China Evergrande, which was once one of the country’s largest property developers, has in the last few years been enveloped in Beijing’s debt crisis.
The Wall Street Journal earlier reported that Evergrande’s overseas creditors failed to reach an 11th-hour deal this weekend to restructure, which could mean an imminent liquidation for the real estate developer.
Evergrande is the world’s most indebted property developer, which defaulted in 2021 and announced an offshore debt restructuring program in March last year.
Containing the contagion
Policymakers in China have been scrambling to stem the debt crisis in the beleaguered property sector.
The measures, which will be valid until the end of this year, will help ease a lingering cash crunch for Chinese developers after Beijing cracked down on the sector to address bloated debt levels in real estate.

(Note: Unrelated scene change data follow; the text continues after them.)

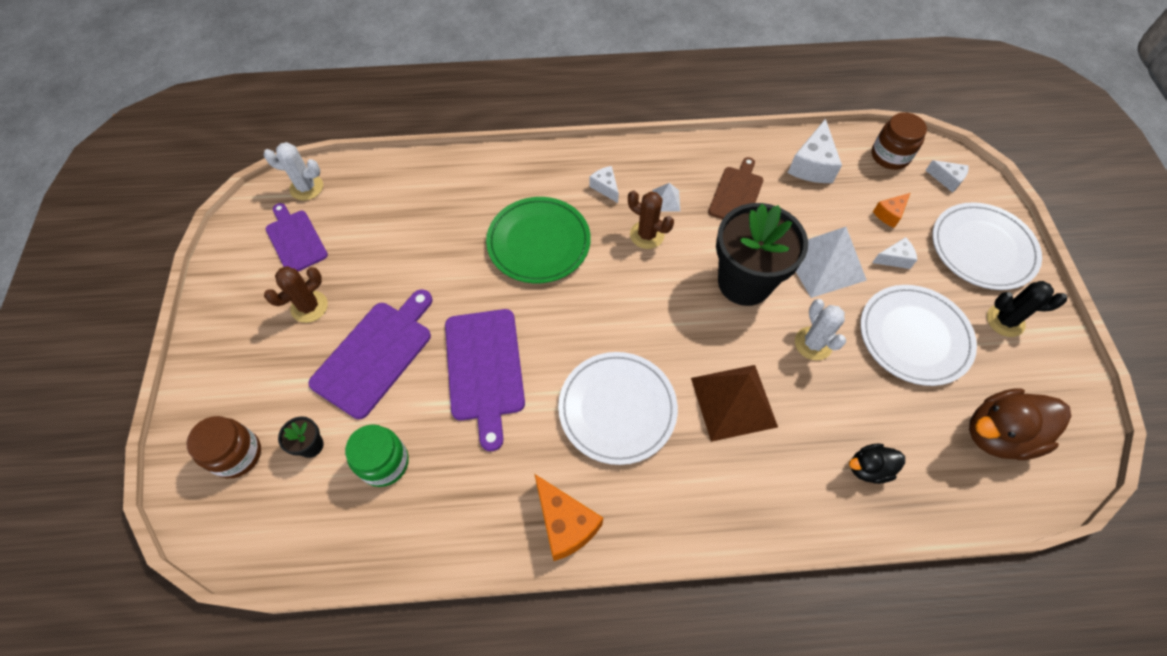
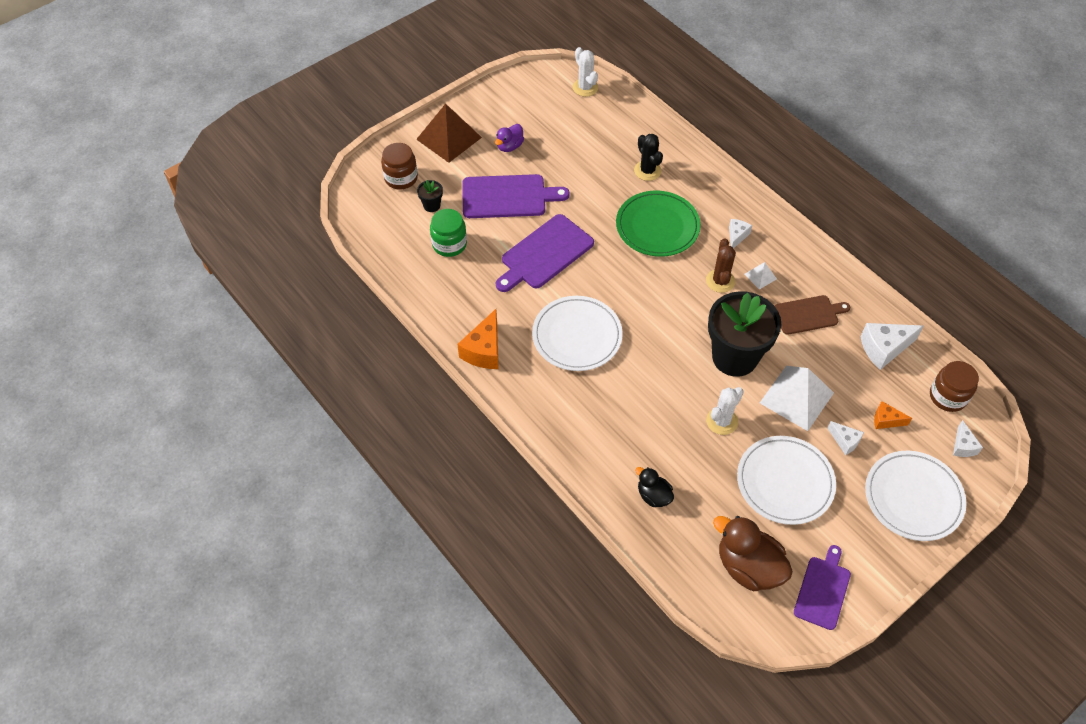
camera: 55 degrees right, 5 degrees down
brown cactus [264,266,328,323] -> purple duck [495,124,524,152]
purple cutting board [266,203,328,271] -> purple cutting board moved to [794,545,851,630]
brown pyramid [691,365,778,442] -> brown pyramid moved to [416,104,482,163]
black cactus [987,281,1067,337] -> black cactus moved to [634,134,663,181]

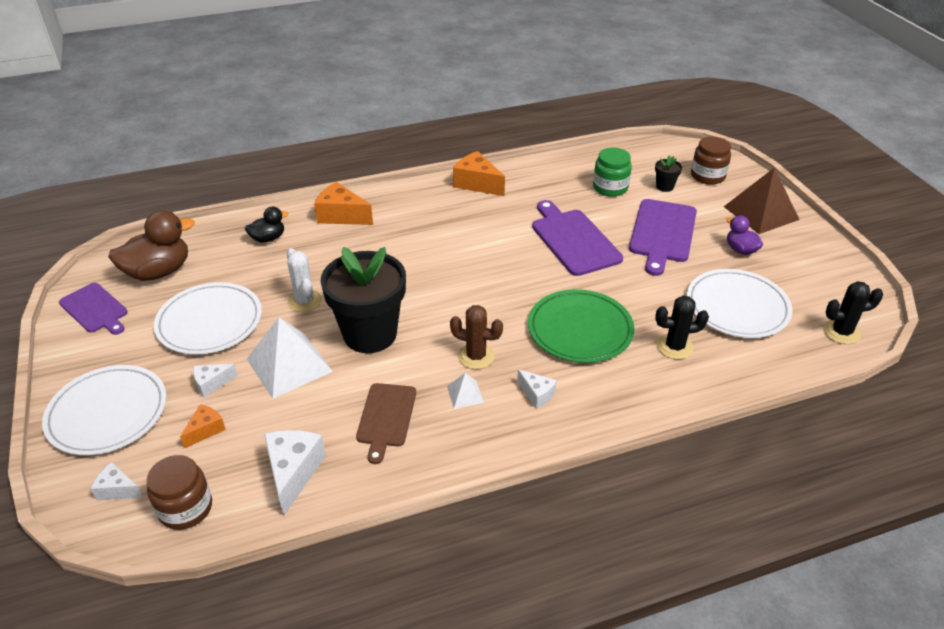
camera: 110 degrees right, 15 degrees down
white plate [532,296,623,371] -> white plate moved to [687,269,793,338]
white cactus [573,47,598,97] -> black cactus [823,281,883,344]
none -> orange cheese [314,182,373,225]

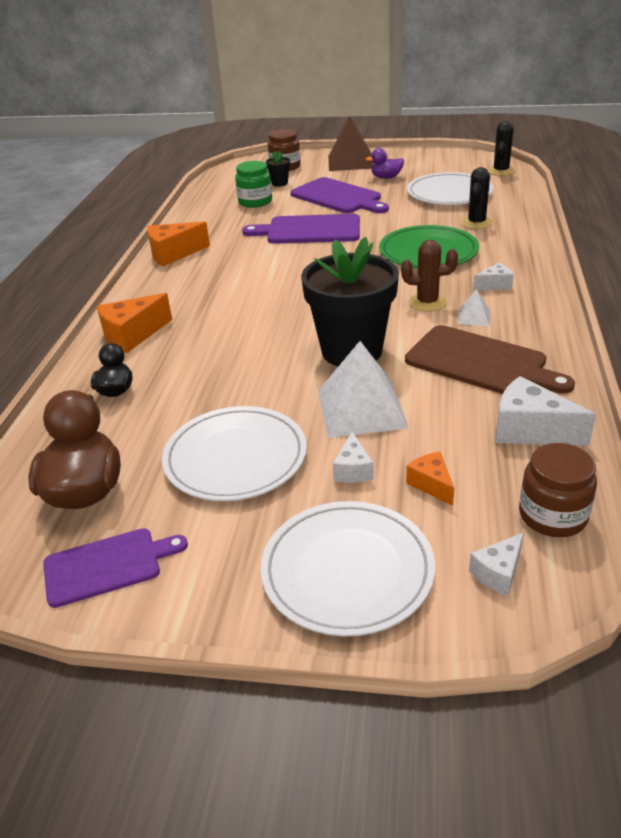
camera: 60 degrees left, 5 degrees down
white cactus [287,248,322,312] -> none
brown cutting board [356,383,416,464] -> brown cutting board [405,325,575,394], size x1.52
brown cactus [450,305,503,369] -> brown cactus turned 45 degrees clockwise [401,240,458,311]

The property sector in China remains challenging against the backdrop of the Evergrande news, according to Alexander Cousley, APAC investment strategist at Russell Investments.
“I think the measures have to be much more targeted and much more forceful,” Cousley said on CNBC’s “Street Signs Asia.”
Country Garden, also one of China’s largest developers, has been struggling to pay off its own debt. However, the developer reportedly said last month that it may avoid a default on its yuan-denominated bonds.